In the morning Digital Divide Slam session, we formed small groups and with two people I’d met previously at the fringe events, created a ‘performance’ that reflected on a form of digital divide. We chose ‘gender’, and produced this (prize winning) video which is now on YouTube.

During the second keynote, I drifted off and began to think about e-portfolios and aggregating our online social activity into a profile/portfolio that is controlled by the individual and is dynamically updated. I’d heard about the Attention Profiling Markup Language (APML), and spent time considering whether this could be used or adapted for aggregating a portfolio of work and experience. APML is primarily aimed at individuals’ relationship with advertisers and at a later F-ALT session was able to discuss the suitability of APML or an APML-like standard for aggregating a portfolio of work. Consequently, I’m developing an interest in this area and in other online relationships that can be made between people (see this link, too) and the data that we generate through purposeful and serendipitous online activity.

Having listened to quite a lot of discussion about web2.0 applications over the last few days, I’m even more pleased with the decision to use WordPress as a platform for blogging, web publishing and collaboration in the Learning Lab. With WordPress, we’re able to evaluate many of the latest social web technologies and standards through their plugin system.  This flexible plugin and theming system has led to the development of an entire social networking platform based on WordPress, called BuddyPress, and because it’s basically WordPress with some specific plugins and clever use of a theme, it can use any of the available WordPress plugins to connect to Facebook, Twitter, YouTube, Flickr and other popular web 2 services.  I’m looking forward to watching BuddyPress develop.

DATA FOR REVIEW
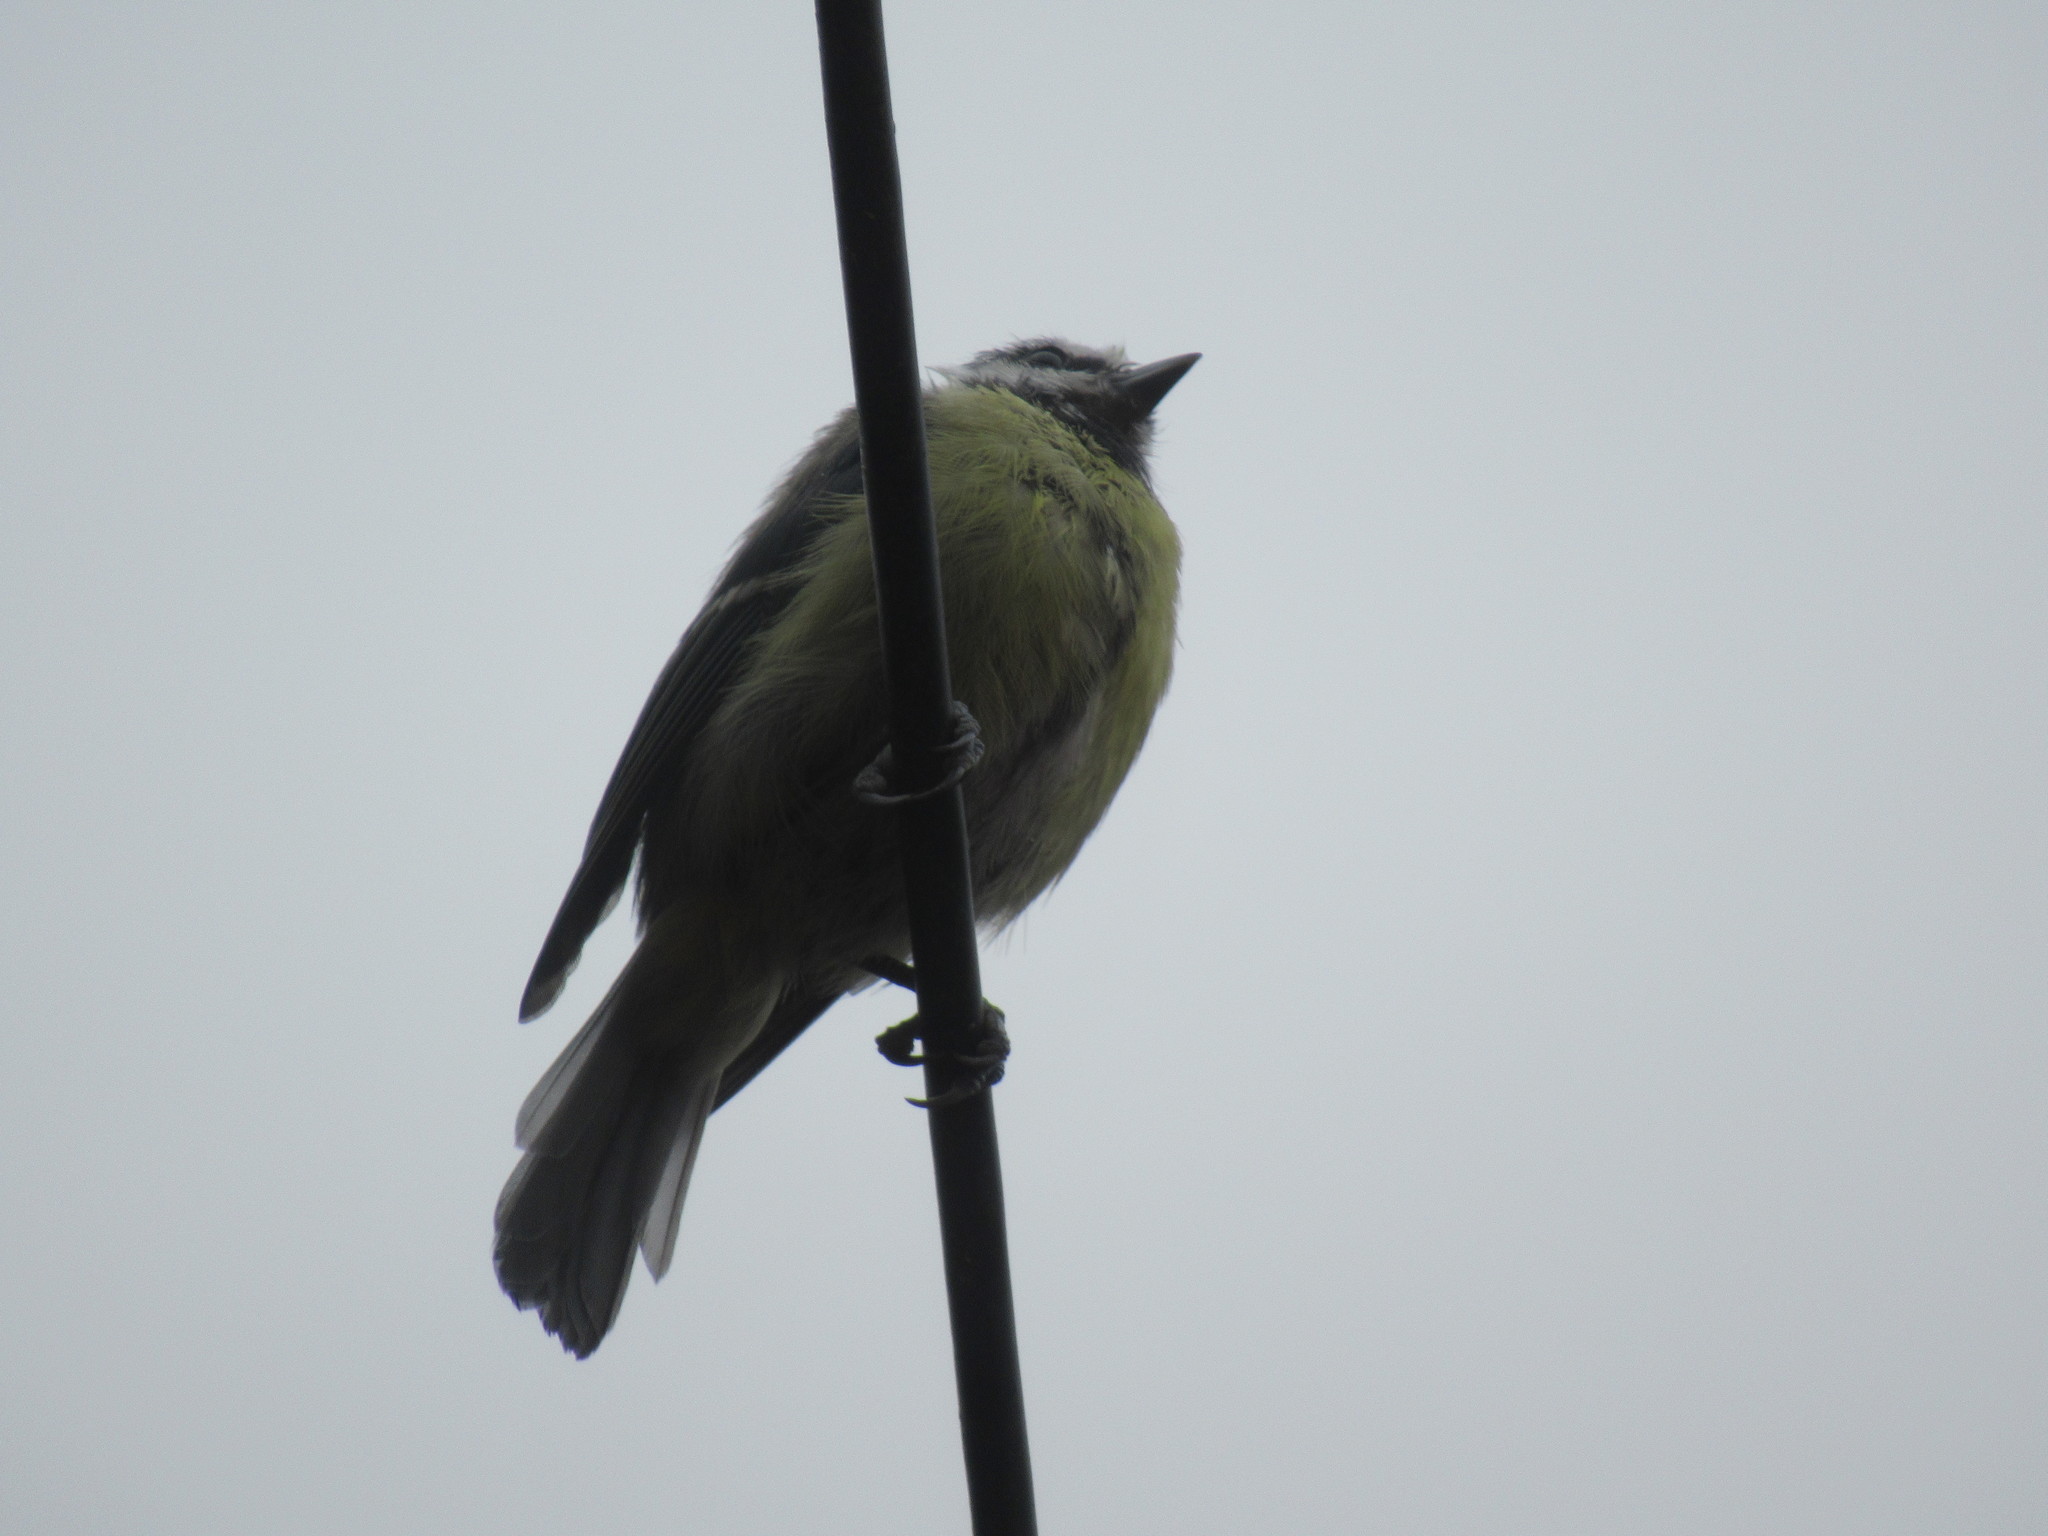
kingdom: Animalia
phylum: Chordata
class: Aves
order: Passeriformes
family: Paridae
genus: Cyanistes
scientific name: Cyanistes caeruleus
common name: Eurasian blue tit
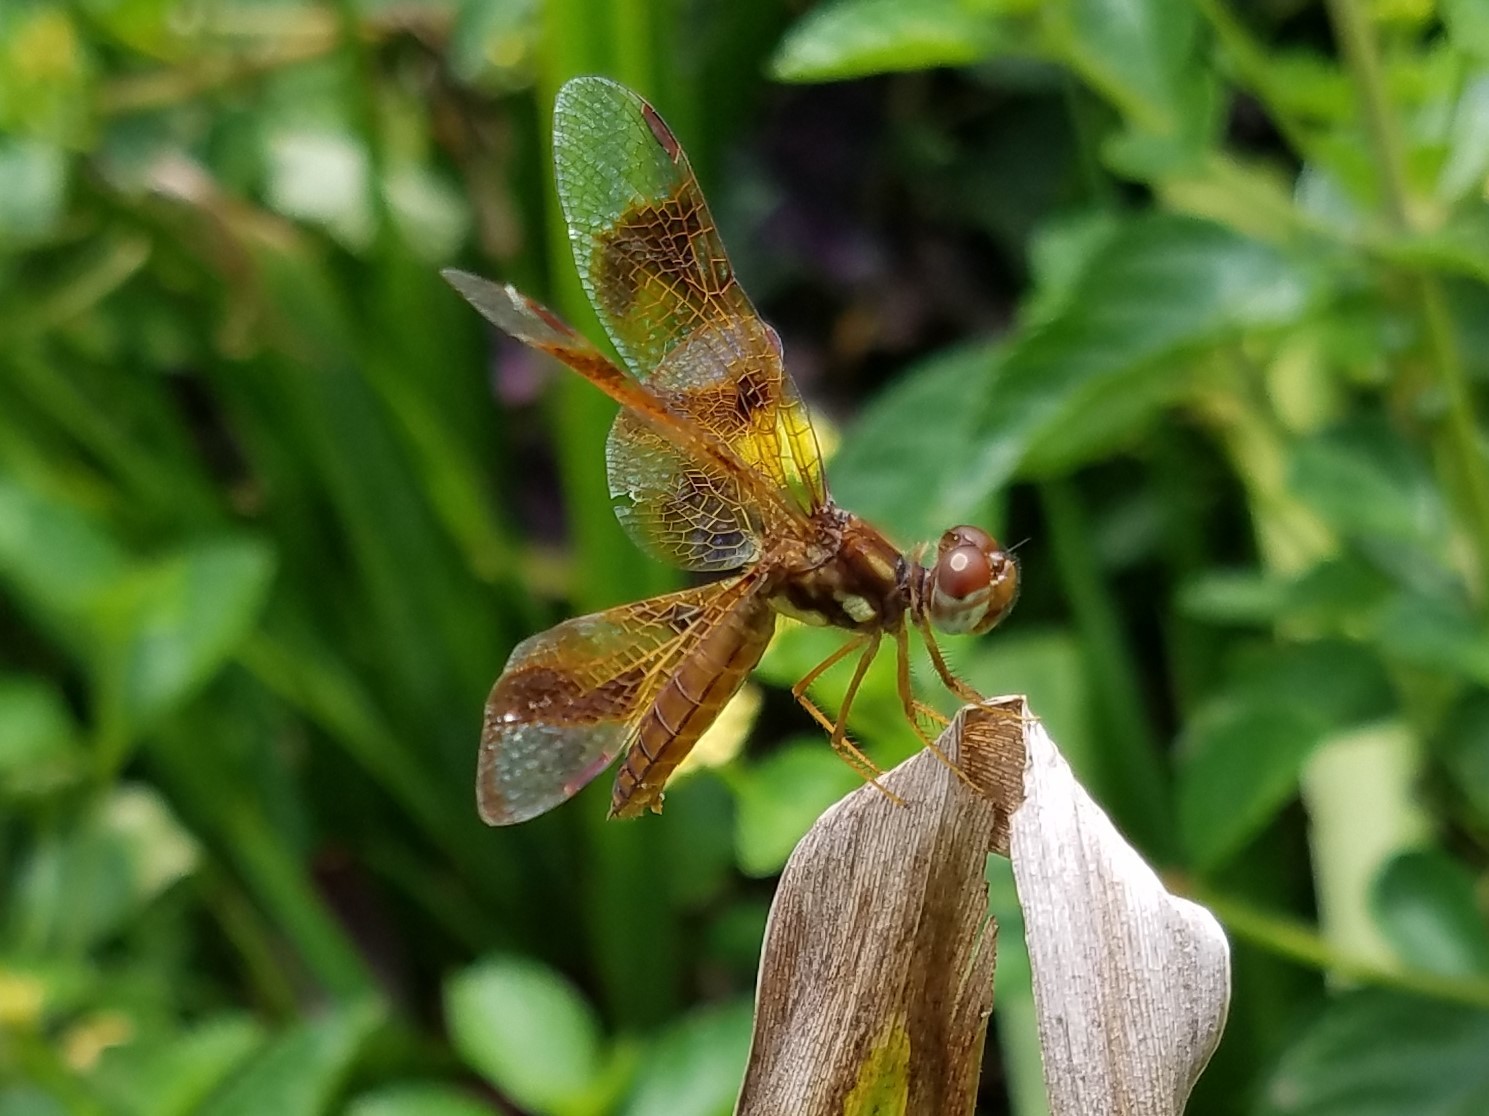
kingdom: Animalia
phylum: Arthropoda
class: Insecta
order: Odonata
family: Libellulidae
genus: Perithemis
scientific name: Perithemis tenera
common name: Eastern amberwing
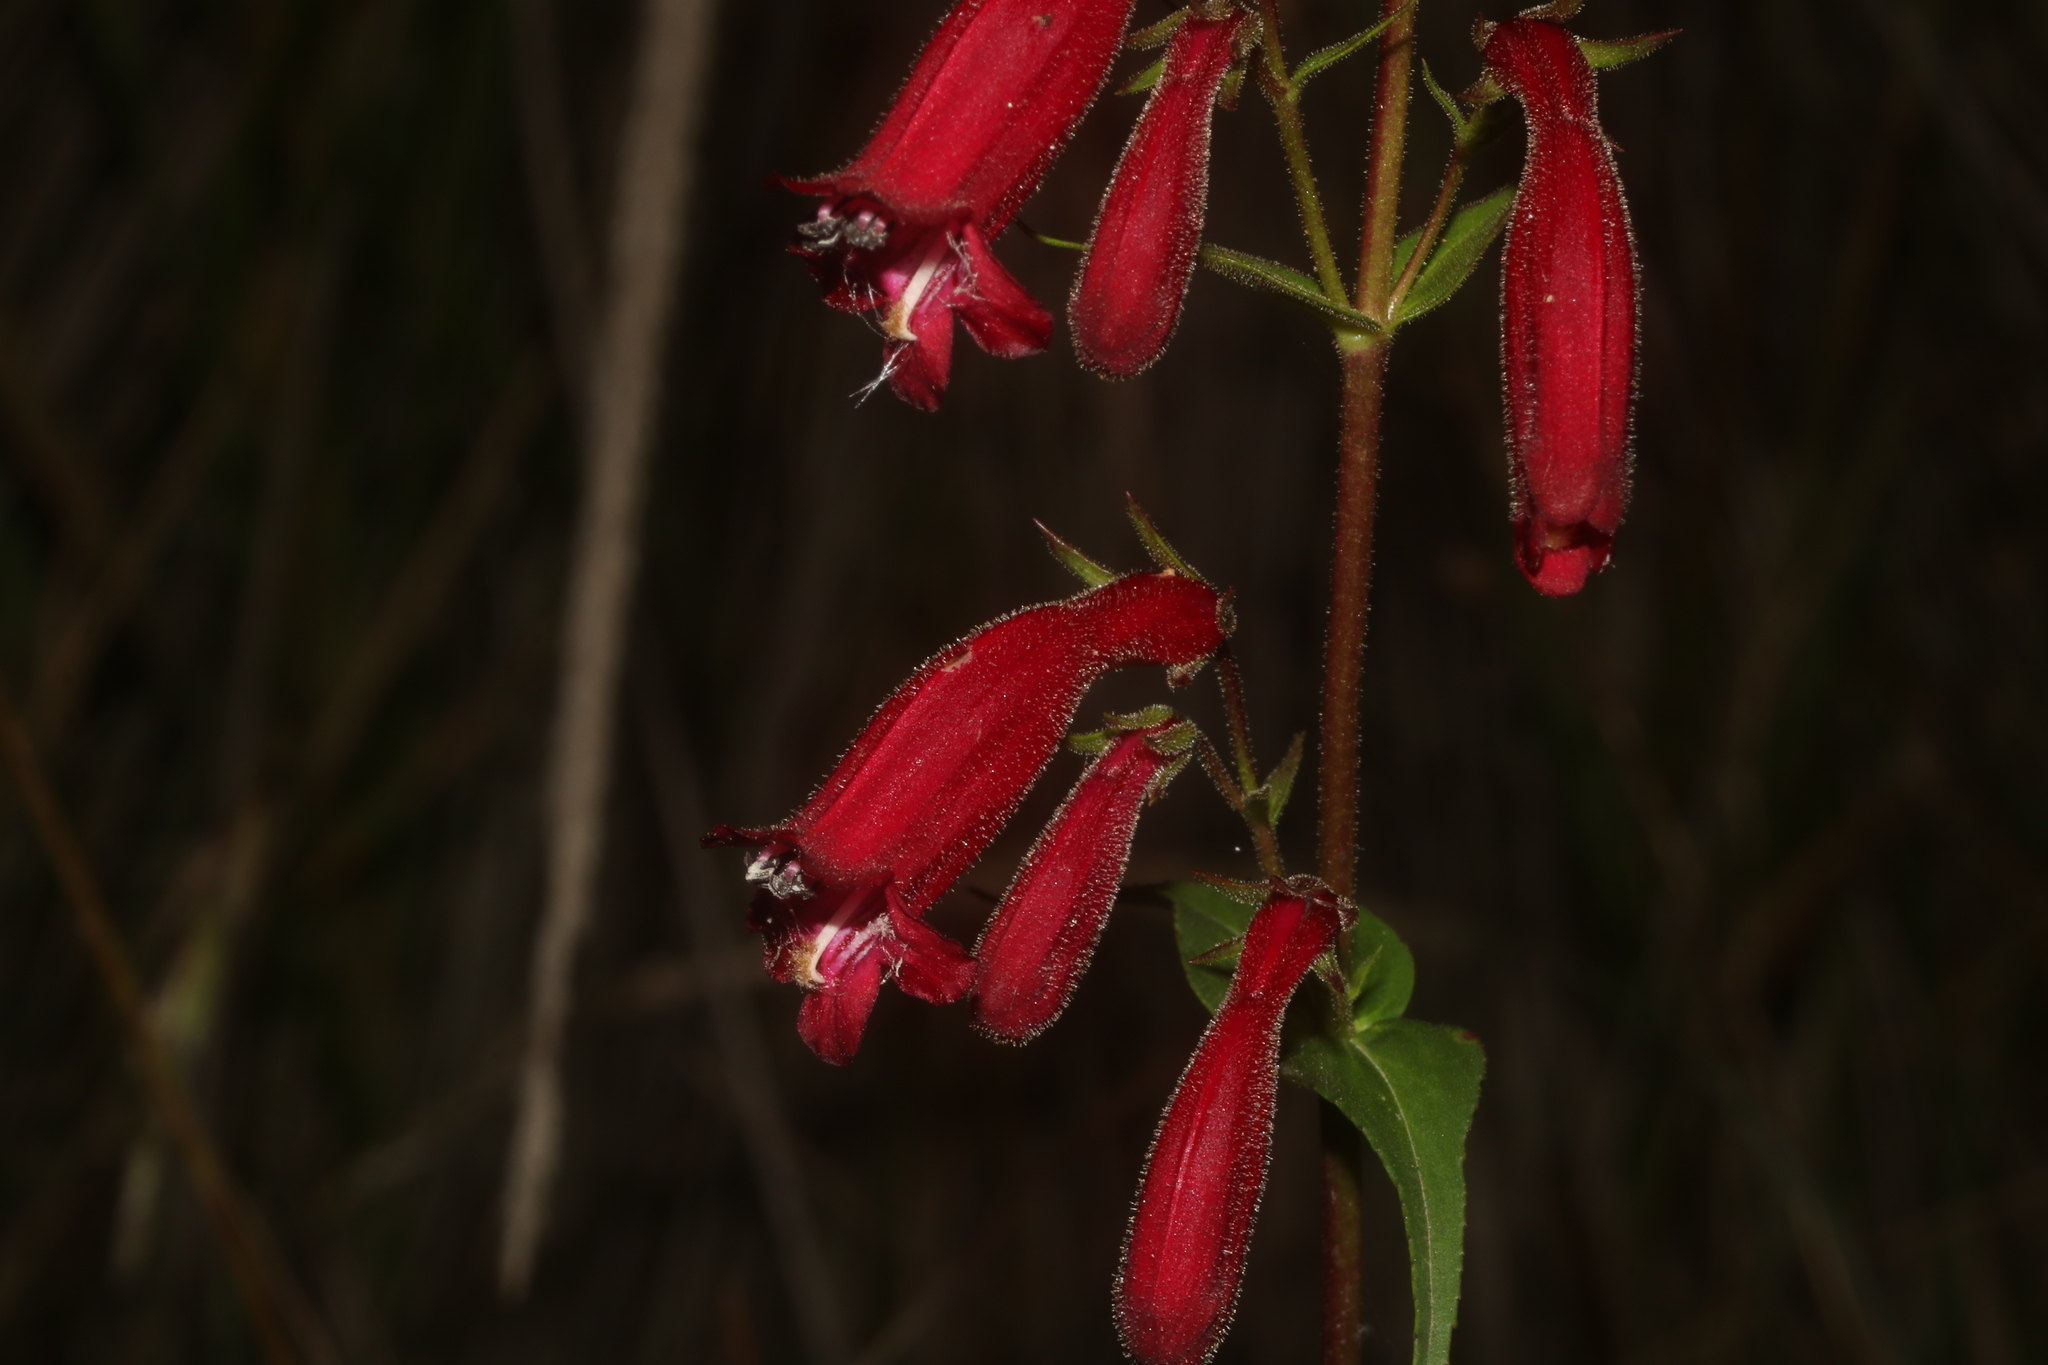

AIM OF THE TASK
Please duplicate the blog post's wording between "In the morning" and "now on YouTube.", inclusive.

THE ANSWER
In the morning Digital Divide Slam session, we formed small groups and with two people I’d met previously at the fringe events, created a ‘performance’ that reflected on a form of digital divide. We chose ‘gender’, and produced this (prize winning) video which is now on YouTube.